▶ **Source data**
____

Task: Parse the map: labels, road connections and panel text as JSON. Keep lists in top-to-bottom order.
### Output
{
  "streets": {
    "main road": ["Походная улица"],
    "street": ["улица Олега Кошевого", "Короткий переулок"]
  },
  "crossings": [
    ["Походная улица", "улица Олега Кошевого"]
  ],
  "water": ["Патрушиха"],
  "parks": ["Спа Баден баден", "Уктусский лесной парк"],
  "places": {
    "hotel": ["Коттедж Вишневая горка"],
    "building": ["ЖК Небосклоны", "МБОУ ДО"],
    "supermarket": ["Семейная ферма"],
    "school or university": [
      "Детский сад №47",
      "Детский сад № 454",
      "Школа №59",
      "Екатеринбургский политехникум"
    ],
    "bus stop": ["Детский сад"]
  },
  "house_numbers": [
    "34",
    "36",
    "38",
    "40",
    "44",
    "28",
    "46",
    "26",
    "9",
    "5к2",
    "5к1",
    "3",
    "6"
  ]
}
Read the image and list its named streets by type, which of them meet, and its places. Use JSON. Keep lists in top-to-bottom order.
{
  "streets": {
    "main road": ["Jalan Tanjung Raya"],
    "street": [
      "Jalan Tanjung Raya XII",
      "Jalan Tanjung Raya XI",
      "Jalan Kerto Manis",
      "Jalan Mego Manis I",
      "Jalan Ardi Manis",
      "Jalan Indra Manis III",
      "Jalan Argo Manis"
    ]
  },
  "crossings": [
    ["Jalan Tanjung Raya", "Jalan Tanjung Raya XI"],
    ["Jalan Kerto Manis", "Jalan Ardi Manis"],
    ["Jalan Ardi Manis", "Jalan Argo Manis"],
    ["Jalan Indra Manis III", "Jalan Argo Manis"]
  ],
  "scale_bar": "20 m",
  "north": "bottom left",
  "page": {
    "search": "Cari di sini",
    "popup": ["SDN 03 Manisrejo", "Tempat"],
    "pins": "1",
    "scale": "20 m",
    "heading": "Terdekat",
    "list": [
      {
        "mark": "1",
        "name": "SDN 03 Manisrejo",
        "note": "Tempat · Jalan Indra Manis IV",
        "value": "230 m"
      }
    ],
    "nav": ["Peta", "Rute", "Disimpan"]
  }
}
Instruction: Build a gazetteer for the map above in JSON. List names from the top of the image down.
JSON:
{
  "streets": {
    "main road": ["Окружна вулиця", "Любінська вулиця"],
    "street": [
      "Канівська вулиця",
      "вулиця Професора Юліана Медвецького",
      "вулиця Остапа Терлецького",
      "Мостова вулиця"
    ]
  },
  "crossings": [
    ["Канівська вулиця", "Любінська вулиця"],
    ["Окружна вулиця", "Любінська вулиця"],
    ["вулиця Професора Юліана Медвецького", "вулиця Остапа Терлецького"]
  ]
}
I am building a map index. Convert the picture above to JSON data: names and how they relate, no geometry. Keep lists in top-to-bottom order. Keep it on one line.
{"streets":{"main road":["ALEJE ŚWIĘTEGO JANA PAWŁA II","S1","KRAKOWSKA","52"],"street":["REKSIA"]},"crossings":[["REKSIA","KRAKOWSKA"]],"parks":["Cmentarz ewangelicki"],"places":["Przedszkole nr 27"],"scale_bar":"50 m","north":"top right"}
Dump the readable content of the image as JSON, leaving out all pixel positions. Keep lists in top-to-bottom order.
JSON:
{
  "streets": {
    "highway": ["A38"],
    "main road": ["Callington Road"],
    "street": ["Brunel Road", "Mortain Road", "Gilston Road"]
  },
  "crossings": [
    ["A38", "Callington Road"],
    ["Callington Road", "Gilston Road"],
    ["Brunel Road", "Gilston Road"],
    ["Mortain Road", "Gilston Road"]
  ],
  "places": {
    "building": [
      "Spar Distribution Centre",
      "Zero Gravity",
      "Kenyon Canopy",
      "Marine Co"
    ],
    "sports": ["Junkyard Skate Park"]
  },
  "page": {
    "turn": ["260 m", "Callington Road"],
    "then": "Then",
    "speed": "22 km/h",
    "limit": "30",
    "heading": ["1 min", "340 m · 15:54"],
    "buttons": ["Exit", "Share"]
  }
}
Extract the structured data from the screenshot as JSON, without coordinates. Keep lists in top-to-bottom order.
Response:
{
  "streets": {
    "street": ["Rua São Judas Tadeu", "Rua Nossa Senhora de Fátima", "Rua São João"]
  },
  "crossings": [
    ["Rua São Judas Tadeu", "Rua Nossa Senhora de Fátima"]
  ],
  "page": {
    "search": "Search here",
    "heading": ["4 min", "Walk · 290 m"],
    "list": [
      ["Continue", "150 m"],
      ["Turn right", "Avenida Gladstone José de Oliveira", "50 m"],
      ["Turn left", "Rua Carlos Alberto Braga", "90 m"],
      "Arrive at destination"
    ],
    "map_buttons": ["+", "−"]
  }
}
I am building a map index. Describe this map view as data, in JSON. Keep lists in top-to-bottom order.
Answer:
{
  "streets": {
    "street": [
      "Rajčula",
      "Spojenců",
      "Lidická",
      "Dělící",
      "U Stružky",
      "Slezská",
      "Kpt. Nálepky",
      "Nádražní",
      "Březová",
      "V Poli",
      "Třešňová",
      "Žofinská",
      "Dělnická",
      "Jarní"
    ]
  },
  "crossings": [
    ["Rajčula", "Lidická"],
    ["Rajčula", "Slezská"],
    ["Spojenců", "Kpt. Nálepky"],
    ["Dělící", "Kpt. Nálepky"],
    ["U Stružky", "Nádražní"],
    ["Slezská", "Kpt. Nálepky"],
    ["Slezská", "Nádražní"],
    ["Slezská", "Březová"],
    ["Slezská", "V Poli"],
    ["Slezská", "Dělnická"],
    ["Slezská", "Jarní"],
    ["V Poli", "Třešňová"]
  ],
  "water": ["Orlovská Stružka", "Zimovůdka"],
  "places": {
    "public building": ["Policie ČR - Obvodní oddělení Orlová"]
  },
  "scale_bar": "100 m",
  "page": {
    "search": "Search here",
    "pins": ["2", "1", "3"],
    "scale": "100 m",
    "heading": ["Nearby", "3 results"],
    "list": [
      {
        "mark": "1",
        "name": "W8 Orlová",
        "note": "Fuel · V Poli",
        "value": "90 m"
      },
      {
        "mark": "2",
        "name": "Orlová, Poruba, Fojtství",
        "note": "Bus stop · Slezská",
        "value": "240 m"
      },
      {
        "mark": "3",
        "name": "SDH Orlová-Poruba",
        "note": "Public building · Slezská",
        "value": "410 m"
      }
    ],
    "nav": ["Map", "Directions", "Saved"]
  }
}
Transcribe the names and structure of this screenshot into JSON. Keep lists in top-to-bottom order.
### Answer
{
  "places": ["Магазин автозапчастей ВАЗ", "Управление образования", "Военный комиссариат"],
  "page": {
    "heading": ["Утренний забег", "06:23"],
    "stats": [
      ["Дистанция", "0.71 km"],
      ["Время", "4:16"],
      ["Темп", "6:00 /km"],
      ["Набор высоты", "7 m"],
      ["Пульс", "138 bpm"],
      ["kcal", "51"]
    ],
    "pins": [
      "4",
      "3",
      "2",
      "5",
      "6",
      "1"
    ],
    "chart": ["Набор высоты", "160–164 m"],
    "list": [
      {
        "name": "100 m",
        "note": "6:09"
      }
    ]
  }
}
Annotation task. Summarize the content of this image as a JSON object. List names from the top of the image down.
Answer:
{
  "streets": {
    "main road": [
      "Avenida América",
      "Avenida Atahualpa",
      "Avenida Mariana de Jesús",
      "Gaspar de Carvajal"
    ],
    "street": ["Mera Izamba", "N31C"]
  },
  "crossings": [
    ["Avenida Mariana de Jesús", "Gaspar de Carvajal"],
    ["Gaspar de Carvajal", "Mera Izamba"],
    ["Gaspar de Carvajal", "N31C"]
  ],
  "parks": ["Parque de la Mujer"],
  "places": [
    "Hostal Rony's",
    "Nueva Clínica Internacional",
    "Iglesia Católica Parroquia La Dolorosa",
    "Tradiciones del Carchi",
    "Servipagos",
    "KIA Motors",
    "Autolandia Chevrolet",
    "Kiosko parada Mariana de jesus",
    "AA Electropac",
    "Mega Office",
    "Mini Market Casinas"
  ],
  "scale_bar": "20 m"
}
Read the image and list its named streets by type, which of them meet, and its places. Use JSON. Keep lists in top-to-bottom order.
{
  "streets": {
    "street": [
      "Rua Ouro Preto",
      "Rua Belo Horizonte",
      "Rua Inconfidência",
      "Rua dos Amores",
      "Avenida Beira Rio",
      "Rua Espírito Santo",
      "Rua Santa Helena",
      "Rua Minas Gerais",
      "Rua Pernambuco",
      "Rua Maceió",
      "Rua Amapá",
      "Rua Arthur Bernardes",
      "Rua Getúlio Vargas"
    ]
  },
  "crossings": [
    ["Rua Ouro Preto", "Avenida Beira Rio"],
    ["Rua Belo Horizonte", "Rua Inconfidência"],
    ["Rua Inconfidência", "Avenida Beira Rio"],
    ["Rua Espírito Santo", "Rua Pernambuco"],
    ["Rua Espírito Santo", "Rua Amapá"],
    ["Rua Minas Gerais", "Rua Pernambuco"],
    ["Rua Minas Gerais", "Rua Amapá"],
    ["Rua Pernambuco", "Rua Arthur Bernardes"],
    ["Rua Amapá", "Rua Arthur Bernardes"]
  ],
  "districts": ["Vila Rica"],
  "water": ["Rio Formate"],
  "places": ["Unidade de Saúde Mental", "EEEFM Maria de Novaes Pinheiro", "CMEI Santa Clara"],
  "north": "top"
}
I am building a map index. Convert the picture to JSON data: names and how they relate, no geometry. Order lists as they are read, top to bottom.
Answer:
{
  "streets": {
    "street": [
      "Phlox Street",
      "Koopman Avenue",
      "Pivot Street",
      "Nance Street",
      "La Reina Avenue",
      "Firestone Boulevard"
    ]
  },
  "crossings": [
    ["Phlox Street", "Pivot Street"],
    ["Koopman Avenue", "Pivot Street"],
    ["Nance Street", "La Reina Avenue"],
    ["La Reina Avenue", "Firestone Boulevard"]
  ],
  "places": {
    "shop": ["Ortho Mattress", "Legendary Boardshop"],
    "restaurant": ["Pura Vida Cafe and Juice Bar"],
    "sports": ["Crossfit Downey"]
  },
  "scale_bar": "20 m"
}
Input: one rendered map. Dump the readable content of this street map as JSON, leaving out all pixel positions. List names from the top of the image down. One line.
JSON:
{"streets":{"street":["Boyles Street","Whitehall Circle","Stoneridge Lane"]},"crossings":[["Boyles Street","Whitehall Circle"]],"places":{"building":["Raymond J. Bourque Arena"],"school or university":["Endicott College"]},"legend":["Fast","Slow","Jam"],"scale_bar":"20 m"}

____

▶ **What you should do**
Search the entries for the word "readable" and show every line that has it.

▶ **Answer to this task**
Dump the readable content of the image as JSON, leaving out all pixel positions. Keep lists in top-to-bottom order.
Input: one rendered map. Dump the readable content of this street map as JSON, leaving out all pixel positions. List names from the top of the image down. One line.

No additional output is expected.